*EXERCISE PROMPT*:
Repeat the entries exactly, and do not carry the pictures over.

*Stored data*:
-- -- --
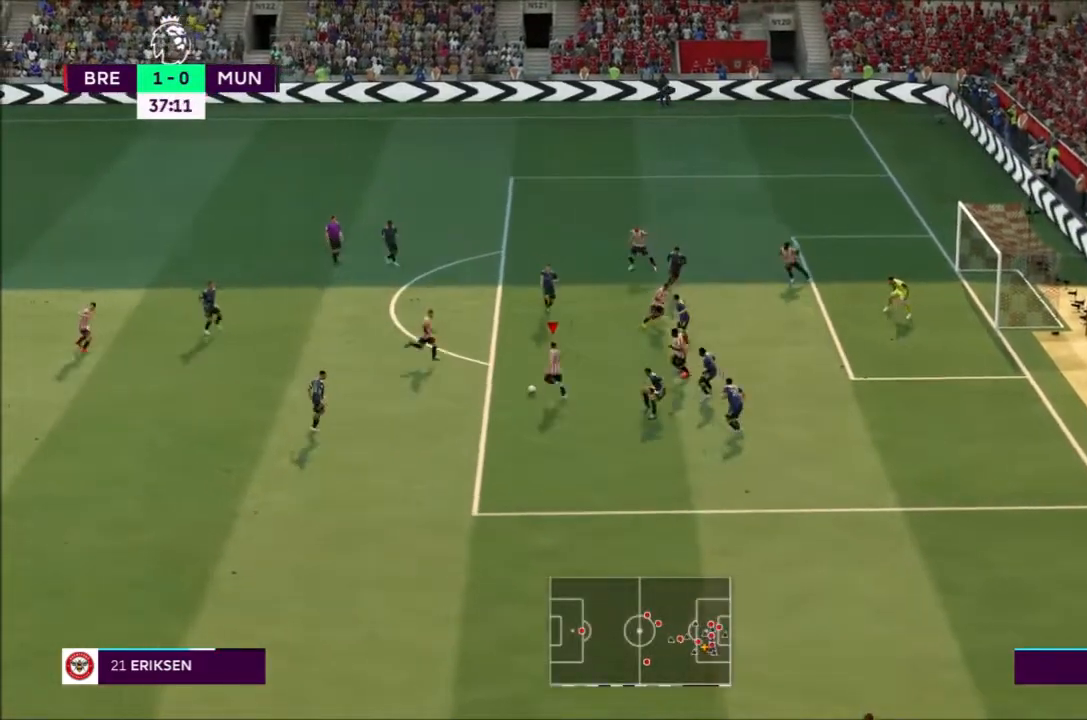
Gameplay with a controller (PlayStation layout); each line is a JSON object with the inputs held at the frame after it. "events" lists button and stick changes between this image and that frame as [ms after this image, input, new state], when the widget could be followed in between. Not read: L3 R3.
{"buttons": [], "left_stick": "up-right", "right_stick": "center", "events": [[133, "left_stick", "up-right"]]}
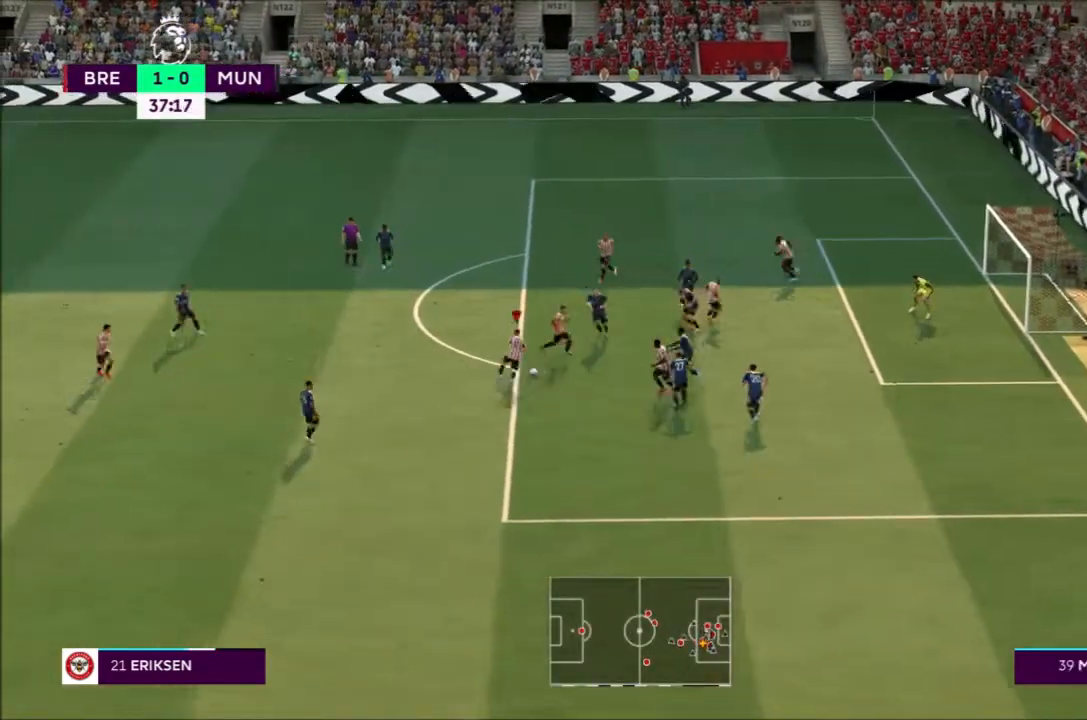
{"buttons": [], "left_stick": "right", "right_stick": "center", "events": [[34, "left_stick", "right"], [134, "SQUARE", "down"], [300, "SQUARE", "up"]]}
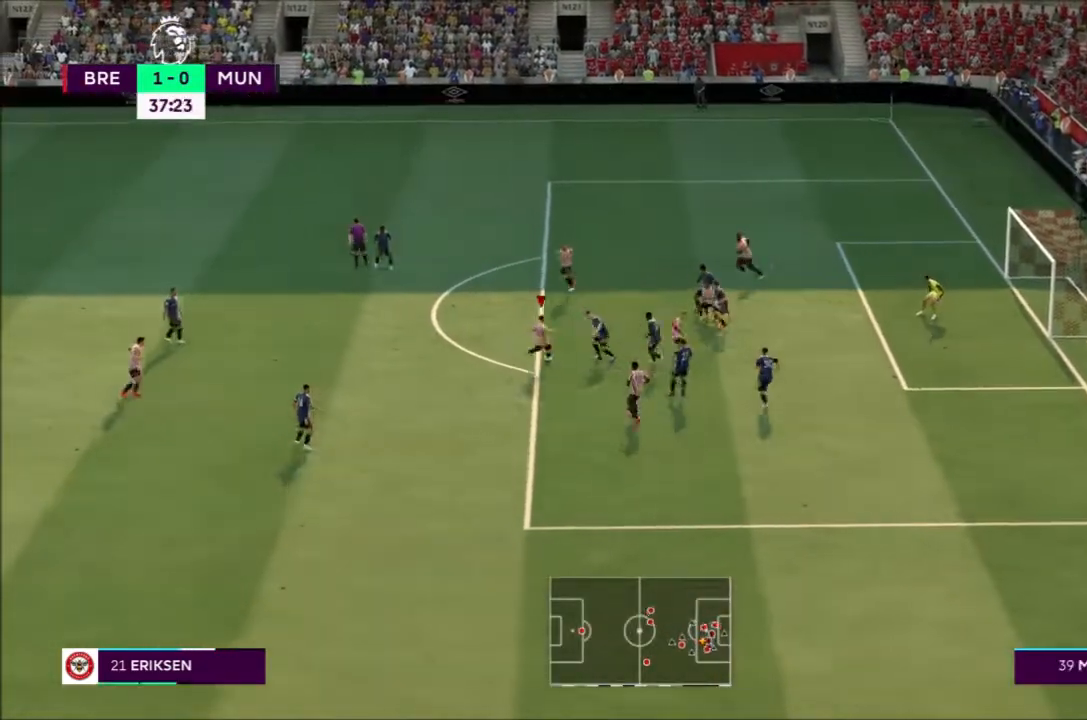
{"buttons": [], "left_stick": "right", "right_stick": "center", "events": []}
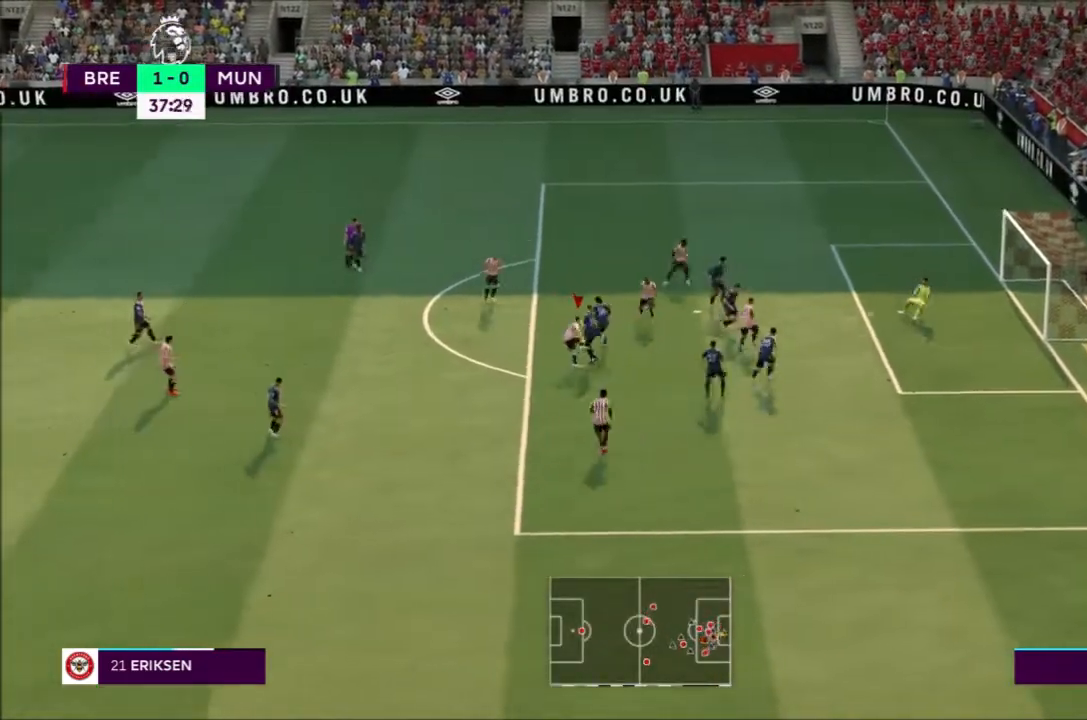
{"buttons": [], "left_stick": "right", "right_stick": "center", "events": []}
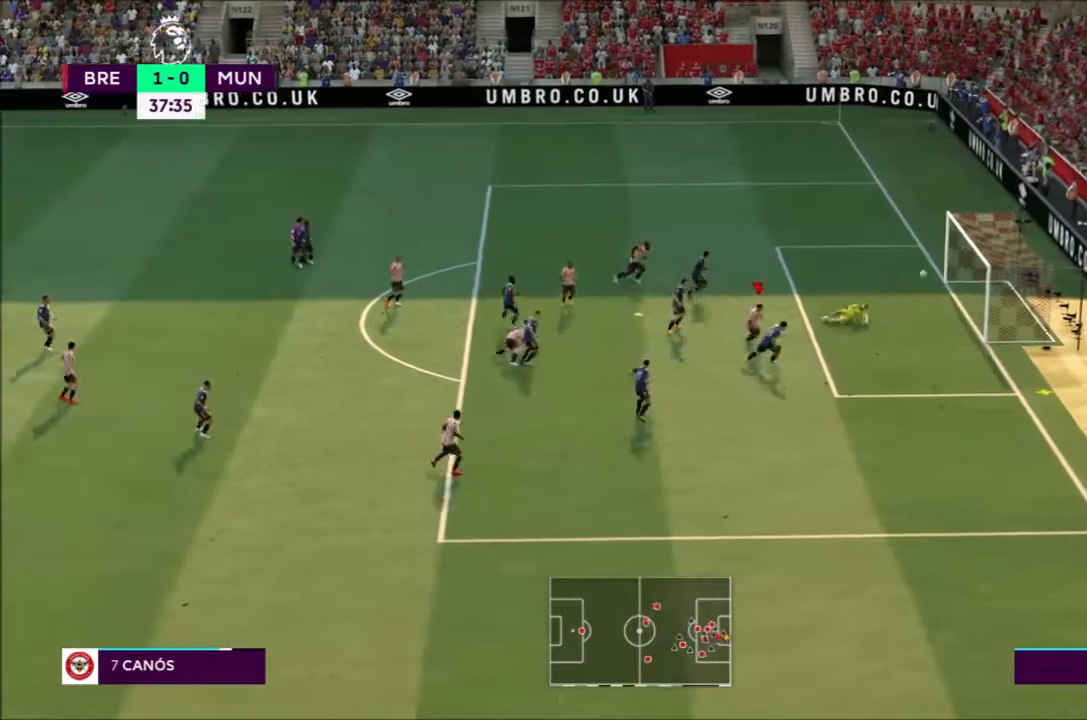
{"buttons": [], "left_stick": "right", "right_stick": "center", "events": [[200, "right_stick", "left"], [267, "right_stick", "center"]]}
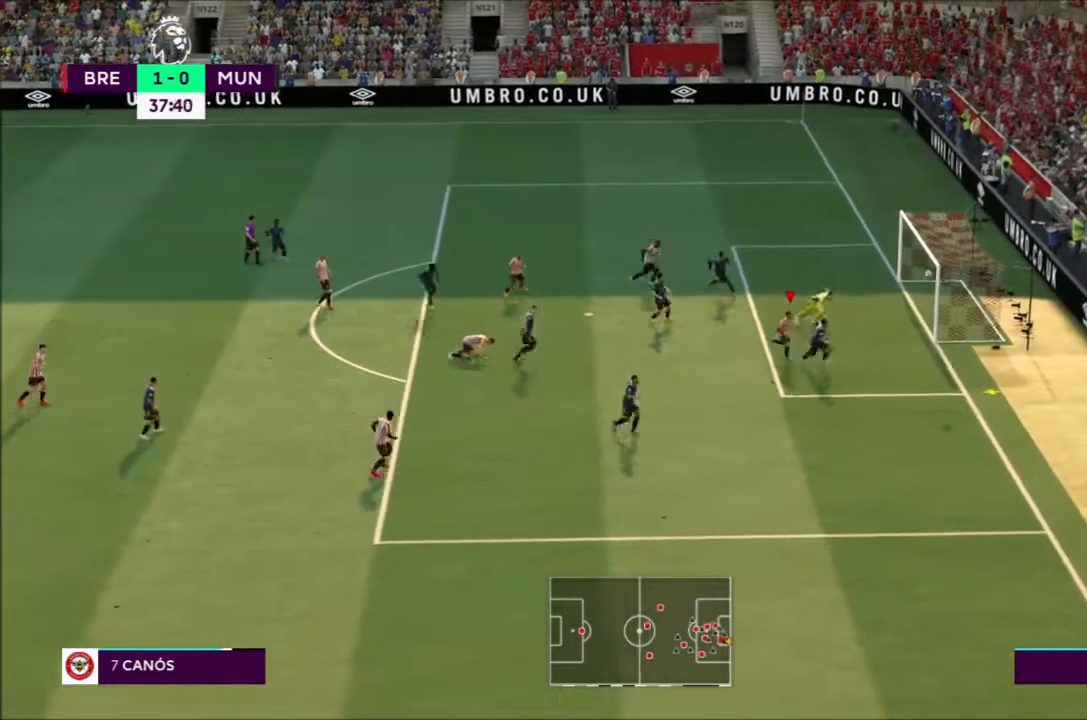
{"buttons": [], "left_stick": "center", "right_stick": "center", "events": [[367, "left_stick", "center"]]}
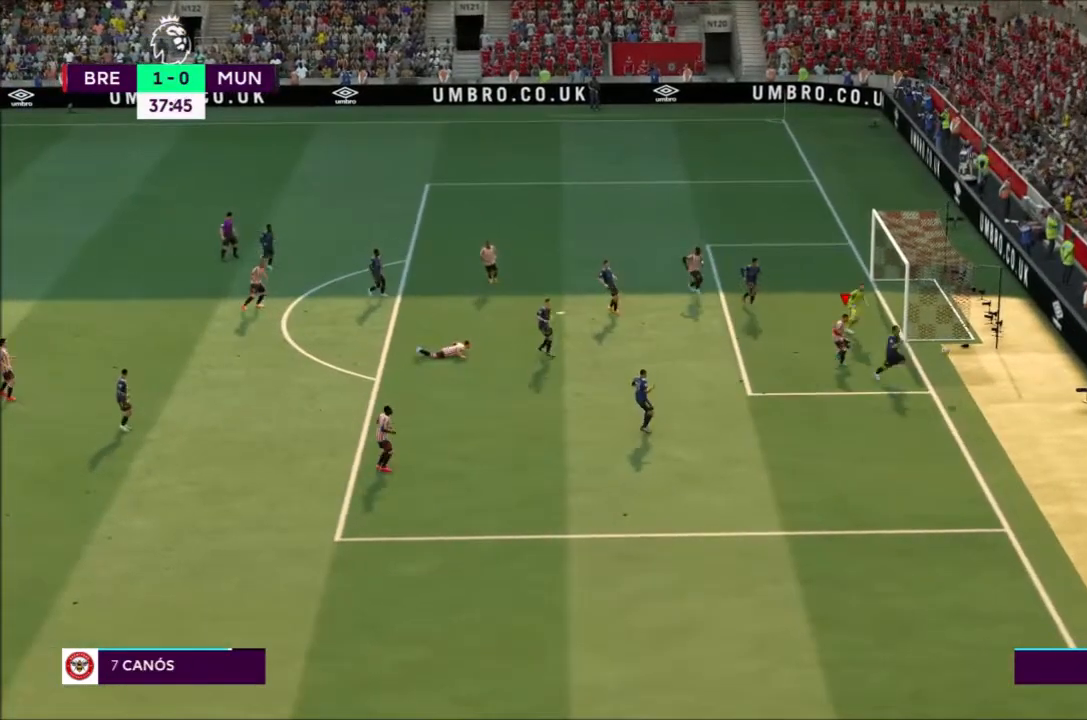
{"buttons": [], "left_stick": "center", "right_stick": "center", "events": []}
-- -- --
*RESPONSE TO THE TASK*:
Gameplay with a controller (PlayStation layout); each line is a JSON object with the inputs held at the frame after it. "events" lists button and stick changes between this image and that frame as [ms after this image, input, new state], when the widget could be followed in between. Not read: L3 R3.
{"buttons": [], "left_stick": "up-right", "right_stick": "center", "events": [[133, "left_stick", "up-right"]]}
{"buttons": [], "left_stick": "right", "right_stick": "center", "events": [[34, "left_stick", "right"], [134, "SQUARE", "down"], [300, "SQUARE", "up"]]}
{"buttons": [], "left_stick": "right", "right_stick": "center", "events": []}
{"buttons": [], "left_stick": "right", "right_stick": "center", "events": []}
{"buttons": [], "left_stick": "right", "right_stick": "center", "events": [[200, "right_stick", "left"], [267, "right_stick", "center"]]}
{"buttons": [], "left_stick": "center", "right_stick": "center", "events": [[367, "left_stick", "center"]]}
{"buttons": [], "left_stick": "center", "right_stick": "center", "events": []}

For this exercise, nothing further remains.